The U.S. Treasuries strengthened Wednesday after the data showed weaker-than-expected April ADP non-farm employment change. Also, tumbling crude oil prices drove investors towards safe-haven assets. The yield on the benchmark 10-year bonds fell 2 bps to 1.786 pct and the yields on 3-year bonds down 1 bps to 0.896 pct by 1235 GMT.
The ADP non-farm employment estimate decreased to 156k in April, which is below the market expectation of 195k, from revised 194k increase seen in March (previous was 200k). On the other hand, despite the weaker than expected increase seen in the headline reading, investors anticipate a 210k increase in non-farm payrolls on Friday, coupled with a 5pct headline unemployment rate. Moreover, the March Commerce Department trade balance report recorded downward pressure in the deficit to $40.4 billion, lower than the market expectation of $41.2 billion deficit, as compared to the revised deficit of $47.0 billion (previous was -$47.1 billion).

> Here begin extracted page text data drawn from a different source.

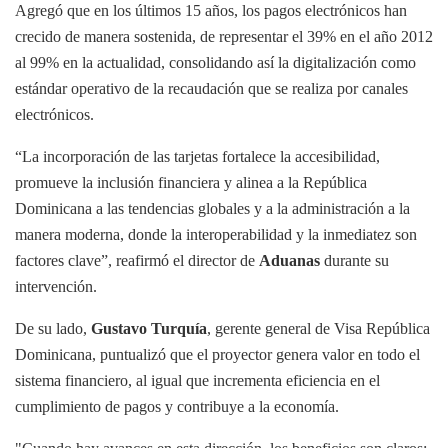
Agregó que en los últimos 15 años, los pagos electrónicos han
crecido de manera sostenida, de representar el 39% en el año 2012
al 99% en la actualidad, consolidando así la digitalización como
estándar operativo de la recaudación que se realiza por canales
electrónicos.
“La incorporación de las tarjetas fortalece la accesibilidad,
promueve la inclusión financiera y alinea a la República
Dominicana a las tendencias globales y a la administración a la
manera moderna, donde la interoperabilidad y la inmediatez son
factores clave”, reafirmó el director de
Aduanas
durante su
intervención.
De su lado,
Gustavo Turquía
, gerente general de Visa República
Dominicana, puntualizó que el proyector genera valor en todo el
sistema financiero, al igual que incrementa eficiencia en el
cumplimiento de pagos y contribuye a la economía.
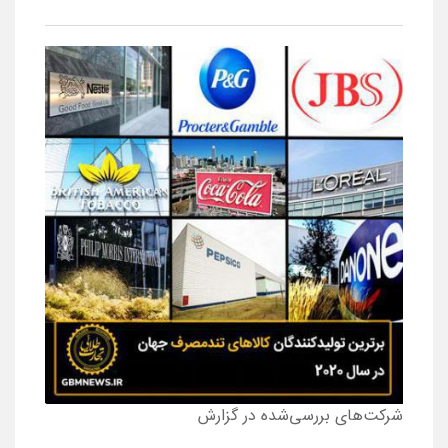
شرکت‌های بررسی‌شده در گزارش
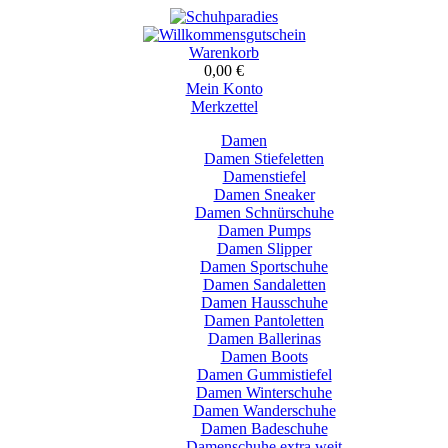
Warenkorb
0,00 €
Mein Konto
Merkzettel
Damen
Damen Stiefeletten
Damenstiefel
Damen Sneaker
Damen Schnürschuhe
Damen Pumps
Damen Slipper
Damen Sportschuhe
Damen Sandaletten
Damen Hausschuhe
Damen Pantoletten
Damen Ballerinas
Damen Boots
Damen Gummistiefel
Damen Winterschuhe
Damen Wanderschuhe
Damen Badeschuhe
Damenschuhe extra weit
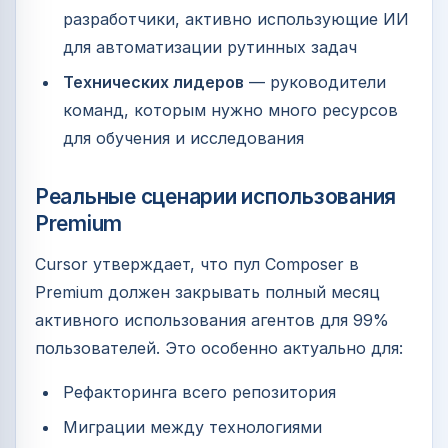
разработчики, активно использующие ИИ
для автоматизации рутинных задач
Технических лидеров
— руководители
команд, которым нужно много ресурсов
для обучения и исследования
Реальные сценарии использования
Premium
Cursor утверждает, что пул Composer в
Premium должен закрывать полный месяц
активного использования агентов для 99%
пользователей. Это особенно актуально для:
Рефакторинга всего репозитория
Миграции между технологиями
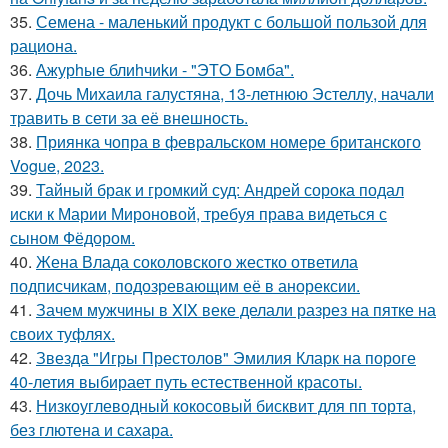
35.
Семена - маленький продукт с большой пользой для
рациона.
36.
Ажурhые блиhчиkи - "ЭТO Бомба".
37.
Дочь Михаила галустяна, 13-летнюю Эстеллу, начали
травить в сети за её внешность.
38.
Приянка чопра в февральском номере британского
Vogue, 2023.
39.
Тайный брак и громкий суд: Андрей сорока подал
иски к Марии Мироновой, требуя права видеться с
сыном Фёдором.
40.
Жена Влада соколовского жестко ответила
подписчикам, подозревающим её в анорексии.
41.
Зачем мужчины в XIX веке делали разрез на пятке на
своих туфлях.
42.
Звезда "Игры Престолов" Эмилия Кларк на пороге
40-летия выбирает путь естественной красоты.
43.
Низкоуглеводный кокосовый бисквит для пп торта,
без глютена и сахара.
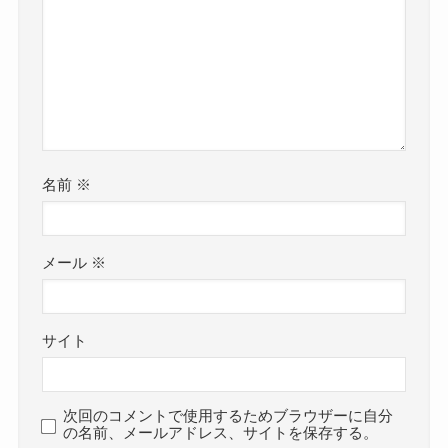
名前
※
メール
※
サイト
次回のコメントで使用するためブラウザーに自分
の名前、メールアドレス、サイトを保存する。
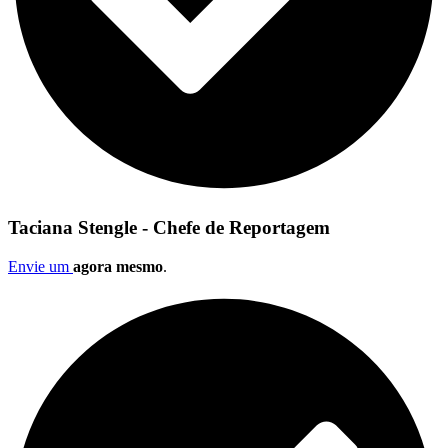
Taciana Stengle - Chefe de Reportagem
Envie um
agora mesmo
.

Yesterday, Federal Reserve Bank President Williams said that continuation of recent data would be enough for him to support a June hike and expects GDP to be around 2% in 2016. He further added that jobs market is improving and looking for good signs on inflation, expects the Fed to raise rates gradually. Similarly, Federal Reserve Bank of Atlanta President Dennis Lockhart (non-voter) said that Fed will know relatively little about Q2 by the June FOMC and thinks remaining 3 quarters will show a rebound in GDP. He further added that June is still alive and would put more probability on June than the market is pricing in. April statement positioned Fed well and retains the options of moving in June but acknowledging uncertain events like Brexit and it is too soon to say whether Fed is seeing needed inflation progress, he added.
Today, crude oil prices tumbled on concerns that slowing demand and rising Middle East production would extend a global supply overhang. The United States crude inventories rose by 1.3 million barrels in the week to April 29 to 539.7 million barrels, according to data from the American Petroleum Institute, which further weakened the investor sentiments. Also, Iraq said that its oil shipments from southern fields averaged 3.364 million barrels per day in April, up from 3.286 million in March and production from top exporter Saudi Arabia was 10.15 million barrels per day in April. The International benchmark Brent futures fell to $44.97, from yesterdays $45.56 and West Texas Intermediate (WTI) declined to $ 43.72, against yesterdays $44.40.
The markets will now focus on the up-coming April service PMI (1345 GMT), March factory order and ISM non-manufacturing PMI (1400 GMT). Meanwhile, S&P 500 Futures fell 12.75 pts to 2,044 by 1235 GMT.